• **About this exercise**
Lay out every line of the data below as a numbered list, skipping any blank lines. Leave the pictures out of your answer.

• **Dataset section**
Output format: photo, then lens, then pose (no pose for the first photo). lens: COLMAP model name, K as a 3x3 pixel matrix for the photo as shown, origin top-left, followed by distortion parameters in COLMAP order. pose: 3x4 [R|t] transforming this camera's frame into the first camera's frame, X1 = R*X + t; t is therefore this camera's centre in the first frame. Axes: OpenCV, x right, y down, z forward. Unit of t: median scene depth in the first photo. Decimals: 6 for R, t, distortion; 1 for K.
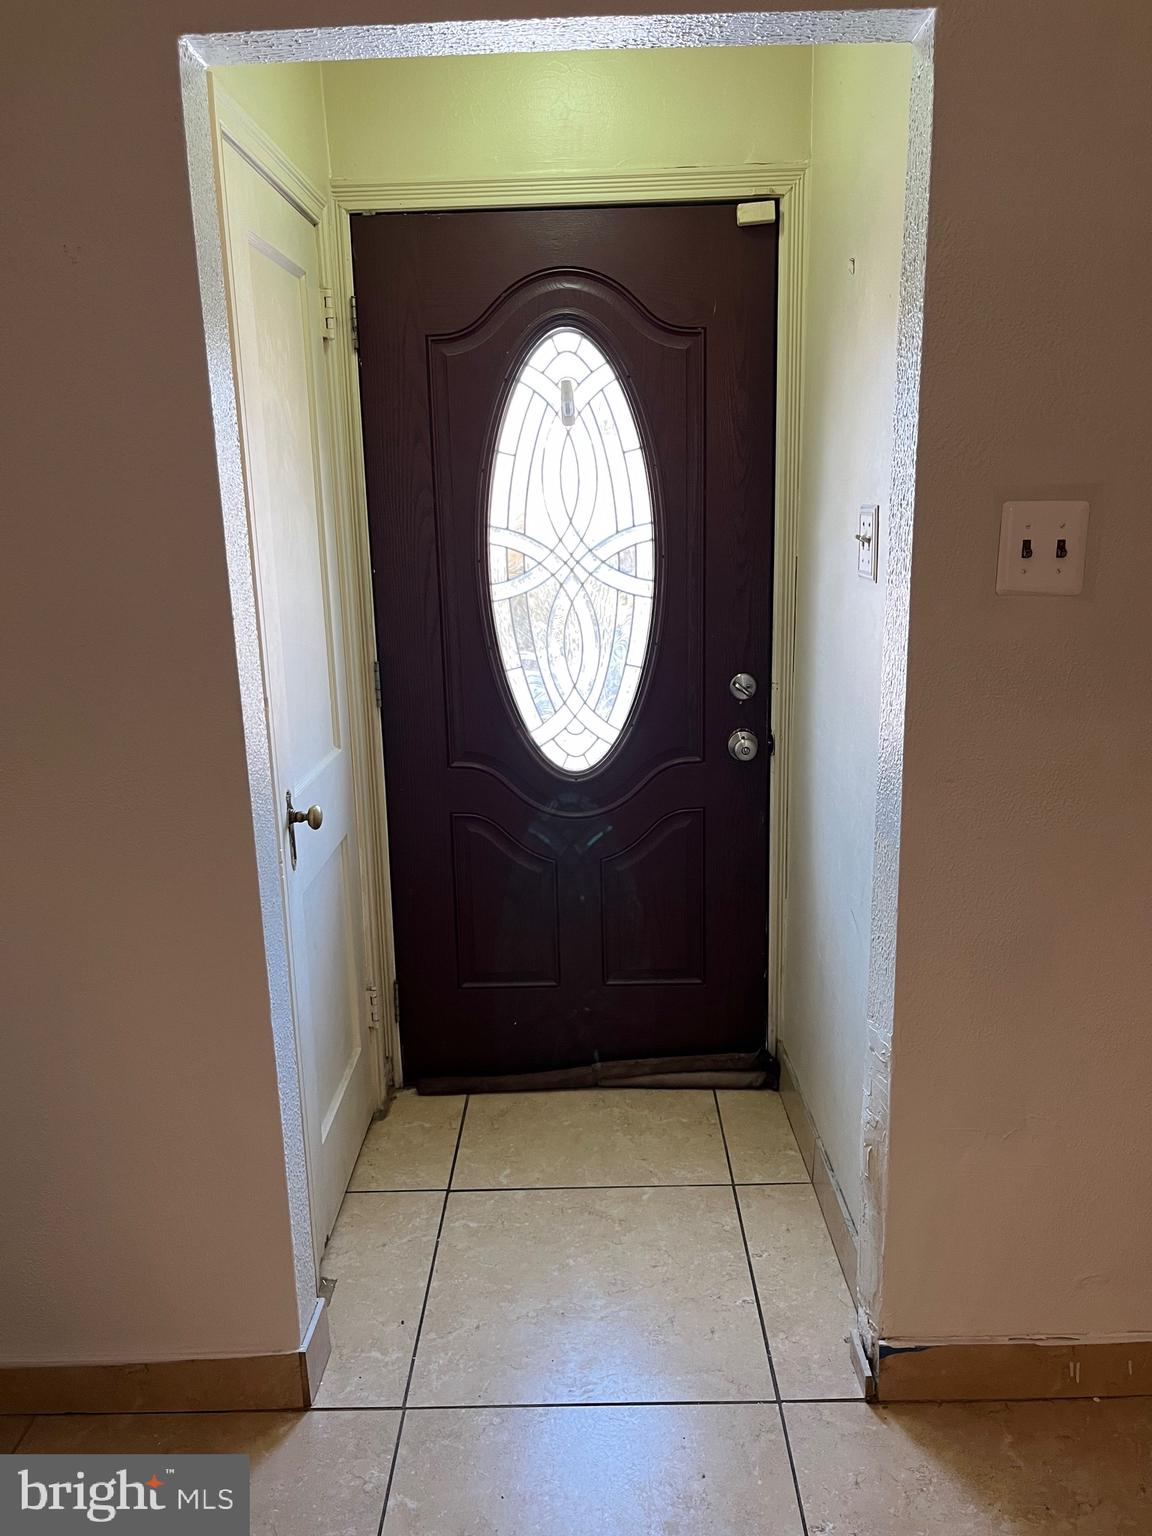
lens RADIAL K [[1149.2, 0, 574.9], [0, 1149.2, 769.5], [0, 0, 1]] dist [0.064385, -0.086833]
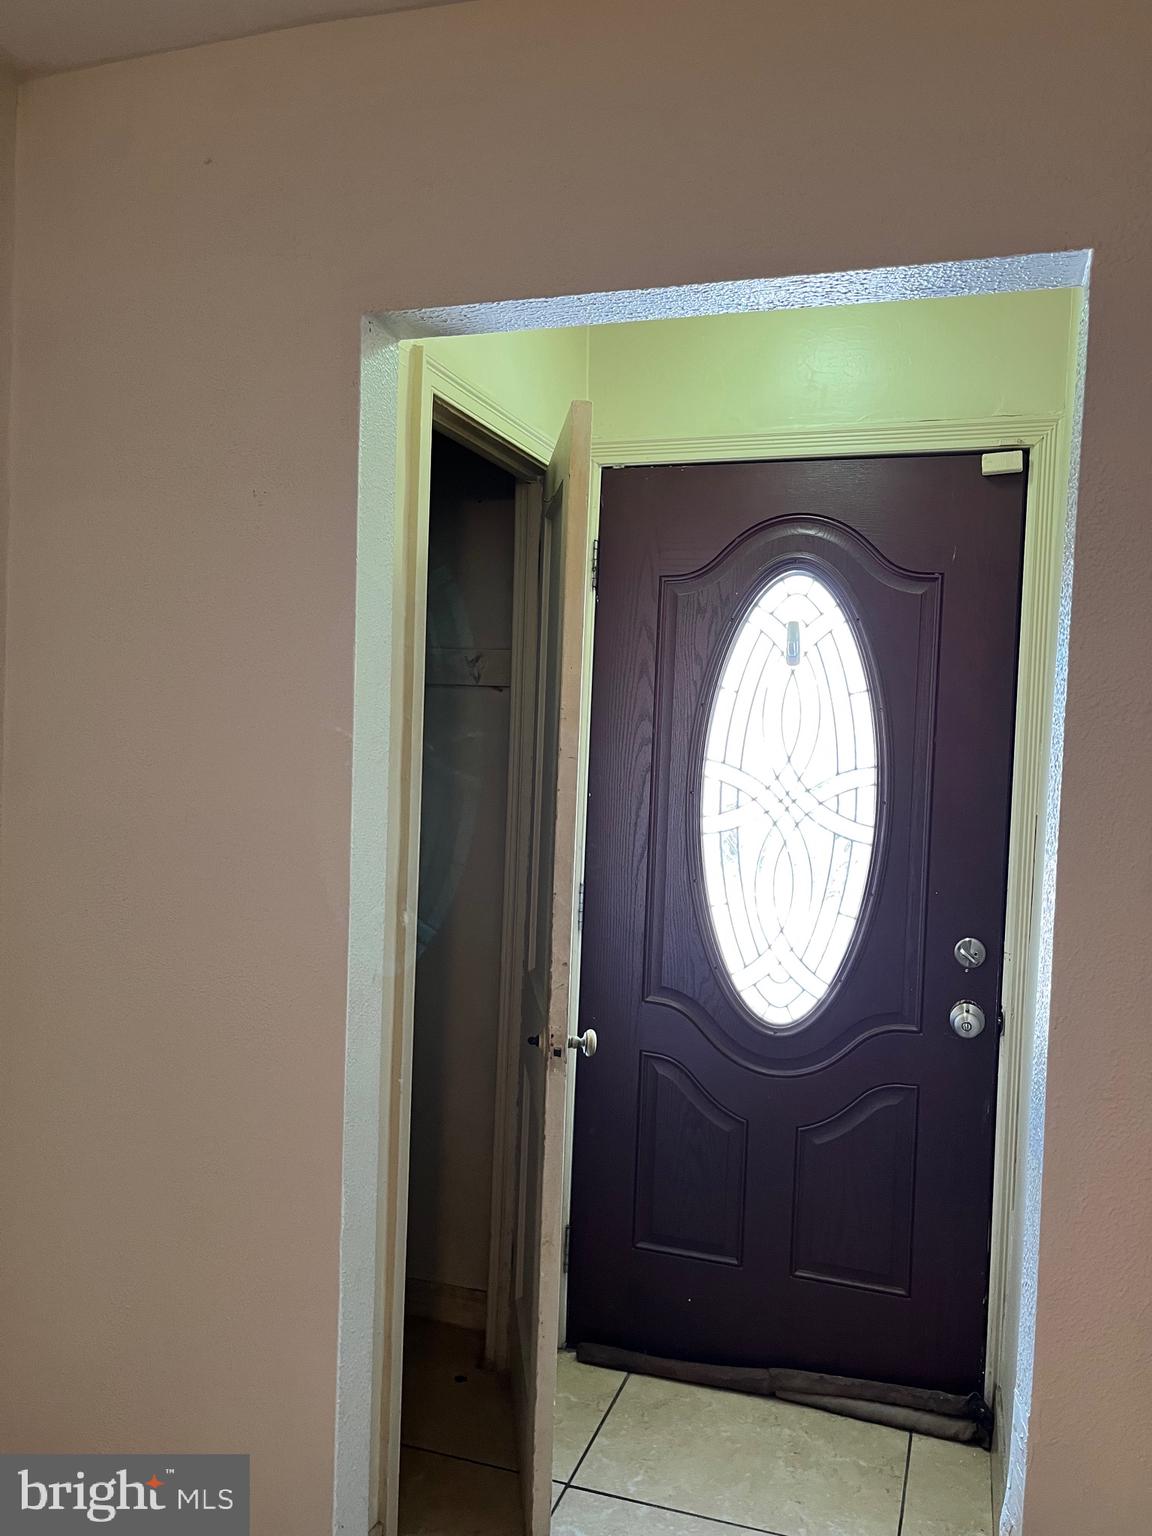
lens RADIAL K [[1149.2, 0, 574.9], [0, 1149.2, 769.5], [0, 0, 1]] dist [0.064385, -0.086833]
pose [[0.954635, 0.070936, -0.289207, 0.104446], [-0.125363, 0.976689, -0.174250, -0.016402], [0.270105, 0.202601, 0.941274, 0.044410]]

• **Solution**
1. Output format: photo, then lens, then pose (no pose for the first photo). lens: COLMAP model name, K as a 3x3 pixel matrix for the photo as shown, origin top-left, followed by distortion parameters in COLMAP order. pose: 3x4 [R|t] transforming this camera's frame into the first camera's frame, X1 = R*X + t; t is therefore this camera's centre in the first frame. Axes: OpenCV, x right, y down, z forward. Unit of t: median scene depth in the first photo. Decimals: 6 for R, t, distortion; 1 for K.
2. lens RADIAL K [[1149.2, 0, 574.9], [0, 1149.2, 769.5], [0, 0, 1]] dist [0.064385, -0.086833]
3. lens RADIAL K [[1149.2, 0, 574.9], [0, 1149.2, 769.5], [0, 0, 1]] dist [0.064385, -0.086833]
4. pose [[0.954635, 0.070936, -0.289207, 0.104446], [-0.125363, 0.976689, -0.174250, -0.016402], [0.270105, 0.202601, 0.941274, 0.044410]]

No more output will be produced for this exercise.